Page text.

*** Block opens ***

If you’ve ever opened Figma, designed the perfect component, handed it off to a developer, and watched it transform into something completely different in code — Onlook was built exactly for that frustration.
Onlook is an open-source visual editor with built-in AI that lets you design directly inside your running React application. You click an element, drag it, change its colors, add a new div — and your actual .tsx files update in real time. No Figma exports. No handoff documents. No conversations like “can you move the button a bit more to the left?”.
With 25.1K stars on GitHub and trending right now, it’s worth understanding what it actually does.
How Onlook Works
Onlook runs on any Next.js + TailwindCSS project. When you open your project, it spins up your app inside a web container (using the CodeSandbox SDK + Bun runtime) and instruments the rendered HTML with special data-oid attributes at build time. Each attribute maps a visible DOM element back to its exact line of source JSX code.
When you edit something visually — drag a card, change a color, resize a section — Onlook uses the oid to locate the correct JSX, patches it, and fires a hot module reload. You see the change in the canvas and in your file tree simultaneously.
The AI layer uses Morph Fast-Apply + OpenRouter to stream code edits via diff. You can describe changes in natural language:
“Make this hero section darker on hover”
And Onlook generates the React + Tailwind diff, applies it, and shows the result — without you touching a single line of code manually.
What You Can Do Visually
- Drag-and-drop elements and reorganize them within their parent containers
- Draw new divs directly on the canvas
- Adjust Tailwind styles from the editor panel (colors, spacing, typography)

*** Block closes ***

Activity 1.
From the Onlook text, return the part that opens with the words containing "With 25.1K stars" and closes with "source JSX code.", copied word for word.
Activity 2.
According to the Onlook text, which attributes does Onlook add to the rendered HTML at build time?
Activity 3.
Continue the Onlook text from where it stops.

Joint position lists.
*** Block opens ***

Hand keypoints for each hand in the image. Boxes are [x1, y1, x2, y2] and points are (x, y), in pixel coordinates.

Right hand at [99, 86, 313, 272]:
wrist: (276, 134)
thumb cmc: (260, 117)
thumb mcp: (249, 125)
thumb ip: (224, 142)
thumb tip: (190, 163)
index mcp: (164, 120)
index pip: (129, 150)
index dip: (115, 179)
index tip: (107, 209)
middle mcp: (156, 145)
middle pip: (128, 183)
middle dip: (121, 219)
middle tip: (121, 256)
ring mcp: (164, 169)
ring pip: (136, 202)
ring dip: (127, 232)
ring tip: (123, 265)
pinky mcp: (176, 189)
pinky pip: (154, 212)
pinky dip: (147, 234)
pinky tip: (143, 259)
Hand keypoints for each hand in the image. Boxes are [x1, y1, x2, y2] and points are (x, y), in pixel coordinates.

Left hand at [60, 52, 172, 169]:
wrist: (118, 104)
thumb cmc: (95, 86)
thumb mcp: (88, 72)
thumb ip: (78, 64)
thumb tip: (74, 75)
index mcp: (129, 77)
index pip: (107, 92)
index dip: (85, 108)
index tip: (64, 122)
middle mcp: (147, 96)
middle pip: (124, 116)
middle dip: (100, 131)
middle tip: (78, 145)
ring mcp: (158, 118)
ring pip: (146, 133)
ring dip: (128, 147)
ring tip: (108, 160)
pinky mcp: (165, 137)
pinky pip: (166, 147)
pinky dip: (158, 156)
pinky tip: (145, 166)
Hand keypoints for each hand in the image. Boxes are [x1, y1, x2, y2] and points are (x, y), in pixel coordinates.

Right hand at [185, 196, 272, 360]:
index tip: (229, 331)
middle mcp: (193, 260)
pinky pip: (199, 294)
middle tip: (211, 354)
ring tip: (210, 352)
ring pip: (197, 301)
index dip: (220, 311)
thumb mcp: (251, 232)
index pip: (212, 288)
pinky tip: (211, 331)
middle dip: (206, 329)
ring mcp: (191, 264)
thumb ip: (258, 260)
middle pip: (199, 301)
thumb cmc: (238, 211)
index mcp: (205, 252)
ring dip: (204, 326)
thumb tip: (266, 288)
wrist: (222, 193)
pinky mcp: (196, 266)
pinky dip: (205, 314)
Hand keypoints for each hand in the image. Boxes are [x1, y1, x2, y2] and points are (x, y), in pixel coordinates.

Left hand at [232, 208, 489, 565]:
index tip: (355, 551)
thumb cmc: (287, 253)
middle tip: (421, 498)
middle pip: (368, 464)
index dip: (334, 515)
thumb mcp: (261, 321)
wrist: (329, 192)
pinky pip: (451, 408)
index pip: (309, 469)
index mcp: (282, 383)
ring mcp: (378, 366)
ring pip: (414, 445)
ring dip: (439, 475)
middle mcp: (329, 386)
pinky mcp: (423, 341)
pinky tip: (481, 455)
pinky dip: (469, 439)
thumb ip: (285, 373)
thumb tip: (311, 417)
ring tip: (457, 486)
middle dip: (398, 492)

*** Block closes ***

Task response 1.
With 25.1K stars on GitHub and trending right now, it’s worth understanding what it actually does.
How Onlook Works
Onlook runs on any Next.js + TailwindCSS project. When you open your project, it spins up your app inside a web container (using the CodeSandbox SDK + Bun runtime) and instruments the rendered HTML with special data-oid attributes at build time. Each attribute maps a visible DOM element back to its exact line of source JSX code.

Task response 2.
Special data-oid attributes.

Task response 3.
- Extract components — right-click any element and Onlook creates a reusable
.tsxfile, replacing the inline JSX with the new component - Navigate the component tree through a visual layers panel — no more manual searching through JSX
- Rollback anytime — Onlook automatically saves project snapshots so you can experiment with confidence
- Preview code in parallel with your visual canvas
The AI Chat
Beyond visual editing, Onlook has an AI chat that understands your React components and Tailwind patterns. You can prompt it to build from scratch:
“Design me an inventory tracker website for my café”
The AI generates code that fits your project’s existing architecture — not generic boilerplate you have to refactor later.
Self-hosted vs Hosted
Onlook is open source (Apache 2.0) and free to self-host. There’s also a hosted cloud version — useful if you don’t want to deal with setup.
Honest take: the free plan limits you to 5 AI messages. That’s not much for iterative design work. If you’re going to use it seriously, self-hosting is the practical path — though even then, AI features still route through cloud services.
Who Is It For?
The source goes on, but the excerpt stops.